Excerpts from a dataset
────────────────────────────────────────

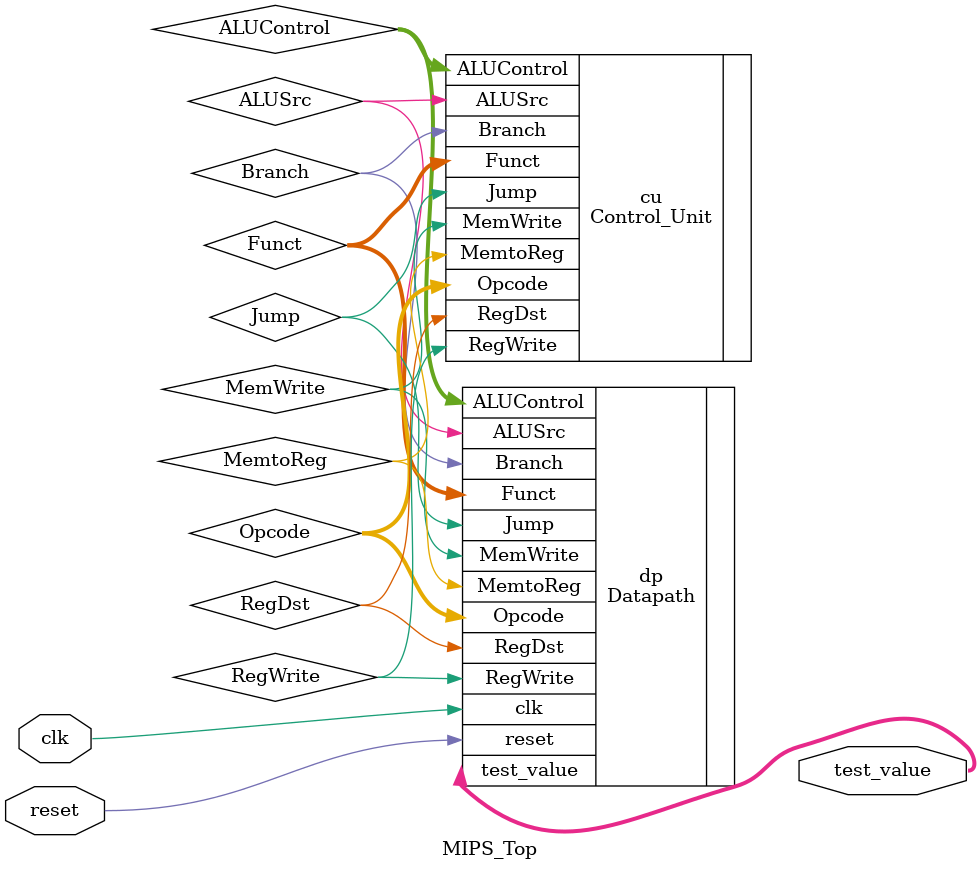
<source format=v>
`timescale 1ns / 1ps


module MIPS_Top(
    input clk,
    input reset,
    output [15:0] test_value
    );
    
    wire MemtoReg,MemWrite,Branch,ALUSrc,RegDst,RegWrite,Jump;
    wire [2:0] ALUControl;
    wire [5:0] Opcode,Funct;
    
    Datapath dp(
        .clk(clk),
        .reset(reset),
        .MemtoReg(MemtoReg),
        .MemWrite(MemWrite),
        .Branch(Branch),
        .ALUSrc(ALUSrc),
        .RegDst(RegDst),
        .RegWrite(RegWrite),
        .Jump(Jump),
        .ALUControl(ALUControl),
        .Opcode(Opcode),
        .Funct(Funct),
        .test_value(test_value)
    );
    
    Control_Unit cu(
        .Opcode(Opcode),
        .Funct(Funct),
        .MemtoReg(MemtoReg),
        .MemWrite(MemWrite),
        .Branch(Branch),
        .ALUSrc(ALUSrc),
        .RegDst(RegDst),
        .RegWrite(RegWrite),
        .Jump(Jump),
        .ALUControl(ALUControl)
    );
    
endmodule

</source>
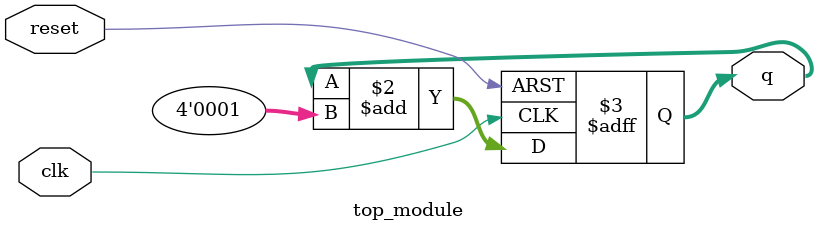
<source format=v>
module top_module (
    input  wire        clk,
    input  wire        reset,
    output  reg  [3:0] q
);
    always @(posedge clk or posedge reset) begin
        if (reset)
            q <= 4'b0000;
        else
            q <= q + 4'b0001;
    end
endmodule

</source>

────────────────────────────────────────

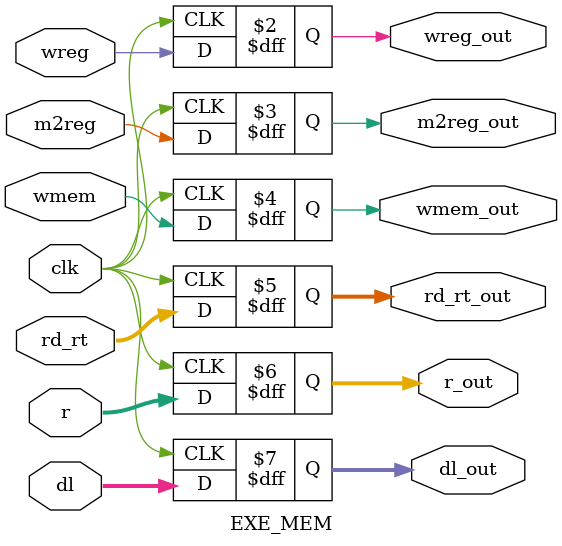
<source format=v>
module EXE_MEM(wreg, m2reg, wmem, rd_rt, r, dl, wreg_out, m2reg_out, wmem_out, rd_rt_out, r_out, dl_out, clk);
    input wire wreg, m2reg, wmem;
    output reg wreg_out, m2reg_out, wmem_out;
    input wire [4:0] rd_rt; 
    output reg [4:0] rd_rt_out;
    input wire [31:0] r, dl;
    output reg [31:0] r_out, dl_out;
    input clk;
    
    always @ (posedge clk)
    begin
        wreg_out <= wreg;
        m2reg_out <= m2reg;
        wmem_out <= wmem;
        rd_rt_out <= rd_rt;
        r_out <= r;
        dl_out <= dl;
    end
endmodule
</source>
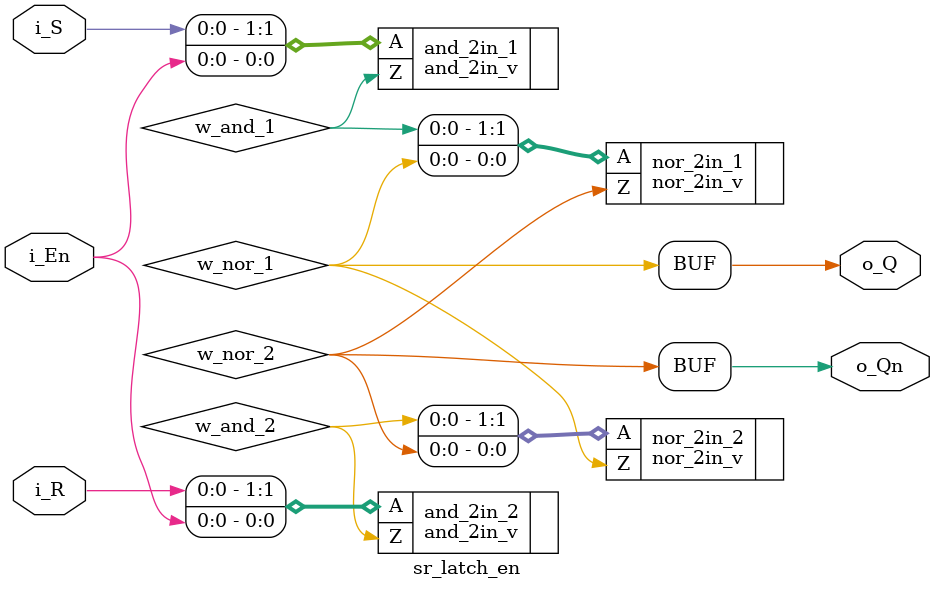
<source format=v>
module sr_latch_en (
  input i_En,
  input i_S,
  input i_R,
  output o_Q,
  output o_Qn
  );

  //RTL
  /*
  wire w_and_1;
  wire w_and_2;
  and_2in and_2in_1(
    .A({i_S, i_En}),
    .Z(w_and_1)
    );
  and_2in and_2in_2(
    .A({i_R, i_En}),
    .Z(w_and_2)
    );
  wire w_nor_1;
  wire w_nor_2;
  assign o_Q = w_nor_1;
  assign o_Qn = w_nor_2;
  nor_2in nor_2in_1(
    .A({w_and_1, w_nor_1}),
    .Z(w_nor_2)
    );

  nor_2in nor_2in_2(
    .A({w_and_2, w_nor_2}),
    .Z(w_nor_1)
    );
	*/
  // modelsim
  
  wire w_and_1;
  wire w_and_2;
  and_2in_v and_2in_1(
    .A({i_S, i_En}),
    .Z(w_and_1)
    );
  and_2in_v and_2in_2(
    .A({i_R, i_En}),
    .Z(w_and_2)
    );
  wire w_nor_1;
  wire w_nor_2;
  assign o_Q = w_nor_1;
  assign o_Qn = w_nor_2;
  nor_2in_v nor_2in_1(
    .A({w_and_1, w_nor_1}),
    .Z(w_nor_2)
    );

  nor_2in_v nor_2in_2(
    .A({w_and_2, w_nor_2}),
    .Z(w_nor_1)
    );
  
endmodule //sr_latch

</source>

────────────────────────────────────────

- Prompt
Please find every line in the records that contains the word "input", and copy it out.

- Answer to this problem
    input clk,
    input reset,
    input  wire        clk,
    input  wire        reset,
    input wire wreg, m2reg, wmem;
    input wire [4:0] rd_rt; 
    input wire [31:0] r, dl;
    input clk;
  input i_En,
  input i_S,
  input i_R,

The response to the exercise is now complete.